Trecho para leitura —
══════════

Da Redação[1]
O Diário Oficial da União do dia 12 de junho de 2018 publica a Lei nº13.675 (“Lei do SUSP” – Sistema Único de Segurança Pública), com o propósito de regulamentar o disposto no § 7º do art. 144 da Constituição Federal (“A lei disciplinará a organização e o funcionamento dos órgãos responsáveis pela segurança pública, de maneira a garantir a eficiência de suas atividades.”), mas que na verdade já se revela tanto uma norma vazia sob o ponto de vista pragmático, quanto retórica no escopo programático.
A norma atribui à União o estabelecimento da “Política Nacional de Segurança Pública e Defesa Social”, reservando aos Estados, ao Distrito Federal e aos Municípios espaço para estabelecerem suas respectivas políticas, o que não agrega nada de novo no arranjo federativo, bem porque as atribuições dos órgãos de segurança pública já é bem definida pela própria norma constitucional (Art. 144) e se amolda perfeitamente ao pétreo princípio da autonomia dos entes federados (Art. 18), que transborda aos Estados a competência legislativa para regulamentação de suas corporações policiais (polícia civil e polícia militar) e aos municípios em relação a suas guardas.
Dissemos que a norma tem caráter meramente programático porque as atividades de segurança pública são intrincadas por normas de competência privativa da União por força constitucional (Art. 22), como é o caso do direito penal, processual penal e penitenciário entre outras[2], fazendo com que a ideia (ou sonho) de integração entre os órgãos não passe de mera retórica ou hipocrisia histórica, que sucumbe diante de um quadro real de absoluta dissociação e corporativismos.
Tanto é fato que leis como essa, são terrenos férteis àqueles atores institucionais e grupos de pressão corporativos que, ao longo do processo legislativo, agem ao estilo “cavalo de Tróia”, tentando fazer inserir na norma em construção seus – por vezes legítimos – antigos interesses corporativos.

══════════

(Entradas salvas)
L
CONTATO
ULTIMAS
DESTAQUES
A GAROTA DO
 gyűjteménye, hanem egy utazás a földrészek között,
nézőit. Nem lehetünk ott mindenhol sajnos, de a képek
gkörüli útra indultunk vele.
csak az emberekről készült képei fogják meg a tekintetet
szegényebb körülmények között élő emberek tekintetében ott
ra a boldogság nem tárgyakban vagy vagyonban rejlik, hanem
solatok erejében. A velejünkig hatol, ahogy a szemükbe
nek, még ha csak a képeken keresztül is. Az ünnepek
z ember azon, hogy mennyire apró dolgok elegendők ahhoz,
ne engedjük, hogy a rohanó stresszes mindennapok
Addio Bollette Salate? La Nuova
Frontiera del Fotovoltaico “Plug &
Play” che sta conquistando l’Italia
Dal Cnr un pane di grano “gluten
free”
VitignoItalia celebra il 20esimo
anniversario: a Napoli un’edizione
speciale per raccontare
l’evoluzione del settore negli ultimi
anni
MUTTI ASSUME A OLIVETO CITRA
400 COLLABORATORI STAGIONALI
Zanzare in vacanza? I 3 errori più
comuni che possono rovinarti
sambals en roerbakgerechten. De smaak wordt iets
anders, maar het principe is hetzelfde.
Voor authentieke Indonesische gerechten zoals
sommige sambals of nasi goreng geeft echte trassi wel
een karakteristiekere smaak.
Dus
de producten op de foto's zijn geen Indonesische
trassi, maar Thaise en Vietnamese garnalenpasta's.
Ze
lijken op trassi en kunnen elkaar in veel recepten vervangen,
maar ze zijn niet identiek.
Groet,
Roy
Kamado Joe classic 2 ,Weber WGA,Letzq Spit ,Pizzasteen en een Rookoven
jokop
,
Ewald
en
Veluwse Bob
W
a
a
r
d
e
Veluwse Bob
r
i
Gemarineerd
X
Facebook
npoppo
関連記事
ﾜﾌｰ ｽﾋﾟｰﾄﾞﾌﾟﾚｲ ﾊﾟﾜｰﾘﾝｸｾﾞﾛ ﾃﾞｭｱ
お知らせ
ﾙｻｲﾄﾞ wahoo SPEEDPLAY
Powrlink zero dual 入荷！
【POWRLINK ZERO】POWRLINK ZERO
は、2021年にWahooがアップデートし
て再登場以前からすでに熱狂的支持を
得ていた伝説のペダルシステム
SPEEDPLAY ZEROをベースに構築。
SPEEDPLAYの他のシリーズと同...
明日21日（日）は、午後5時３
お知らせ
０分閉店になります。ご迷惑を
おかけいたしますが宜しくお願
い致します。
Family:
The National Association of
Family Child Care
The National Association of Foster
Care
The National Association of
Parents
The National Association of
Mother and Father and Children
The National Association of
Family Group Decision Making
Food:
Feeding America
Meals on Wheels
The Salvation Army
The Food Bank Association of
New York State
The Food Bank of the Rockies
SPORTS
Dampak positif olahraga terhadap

══════════

Tarefas —
• a. Diga se cada afirmação abaixo concorda com o texto sobre a Lei do SUSP, respondendo sim ou não e citando literalmente as palavras do texto que decidem a questão.
(i) A Lei nº 13.675 foi publicada no Diário Oficial da União de 12 de junho de 2018.
(ii) A norma atribui aos Municípios o estabelecimento da Política Nacional de Segurança Pública e Defesa Social.
(iii) Segundo o texto, o direito penal é matéria de competência privativa dos Estados.
• b. Responda às perguntas abaixo com base no texto sobre a Lei do SUSP.
(i) Que parágrafo e artigo da Constituição Federal a lei se propõe a regulamentar?
(ii) Que artigo da Constituição o texto cita para o princípio da autonomia dos entes federados?
(iii) A que estilo o texto compara a atuação de atores institucionais e grupos de pressão corporativos no processo legislativo?
• c. Dê sequência ao texto sobre a Lei do SUSP a partir da última frase apresentada.

Respostas dadas —
• a.
(i) Sim: "O Diário Oficial da União do dia 12 de junho de 2018 publica a Lei nº13.675"
(ii) Não: "A norma atribui à União o estabelecimento da “Política Nacional de Segurança Pública e Defesa Social”"
(iii) Não: "normas de competência privativa da União por força constitucional (Art. 22), como é o caso do direito penal"

• b.
(i) O § 7º do art. 144.
(ii) O Art. 18.
(iii) Ao estilo "cavalo de Tróia".

• c.
Aqui é o caso; mimetizados entre dispositivos normativos vazios do projeto (ou programáticos, se o leitor preferir), seguiram ao Poder Executivo e foram vetados pelo Presidente da República: (1) um parágrafo de seu artigo 9º (“Considera-se de natureza policial a atividade exercida pelos agentes penitenciários” e (2) todo o teor do proposto artigo 44 (“É considerado de natureza policial e de bombeiro militar o tempo de serviço prestado pelos profissionais referidos no caput e nos parágrafos do art. 144 da Constituição Federal, pelos integrantes dos quadros efetivos da perícia oficial de natureza criminal e pelos agentes penitenciários, em todas as suas atividades, inclusive em exercício no Ministério Extraordinário da Segurança Pública e em cargos em comissão ou funções de confiança em órgãos integrantes do Susp, vinculados à atividade-fim descrita no art. 144 da Constituição Federal.”.
Em verdade, o interesse dos agentes penitenciários em se transformarem em “carreira policial” não é recente; já em 1989 a Constituição do Estado do Rio de Janeiro tentava essa inclusão ao dispor “A segurança pública, que inclui a vigilância intramuros nos estabelecimentos penais, … é exercida … pelos seguintes órgãos estaduais: II – Polícia Penitenciária;” (Art. 183); veio em maio de 1992 a decisão do Supremo Tribunal Federal, na Ação Direta de Inconstitucionalidade nº 236, no sentido de que a atividade de vigilância intramuros nos estabelecimentos penais não possui natureza policial.
Mais tarde, no ano de 2004 nova tentativa surgiria pela via de Proposta de Emenda à Constituição Federal (PEC 308/2004 e outras mais recentes apensadas à ela); também na 1ª (e única) Conferência Nacional de Segurança Pública (2009), o tema foi habilmente articulado, resultando em diretriz sufragada com mais de 1.000 votos[3].
Agora, o veto oposto pelo Presidente da República toma essa antiga decisão do STF (ADI 236) como paradigma e ainda agrega à sua justificativa: “Além disso, os serviços penais de atenção à pessoa privada de liberdade exigem políticas e instrumentos que não se confundem com a segurança estrita”.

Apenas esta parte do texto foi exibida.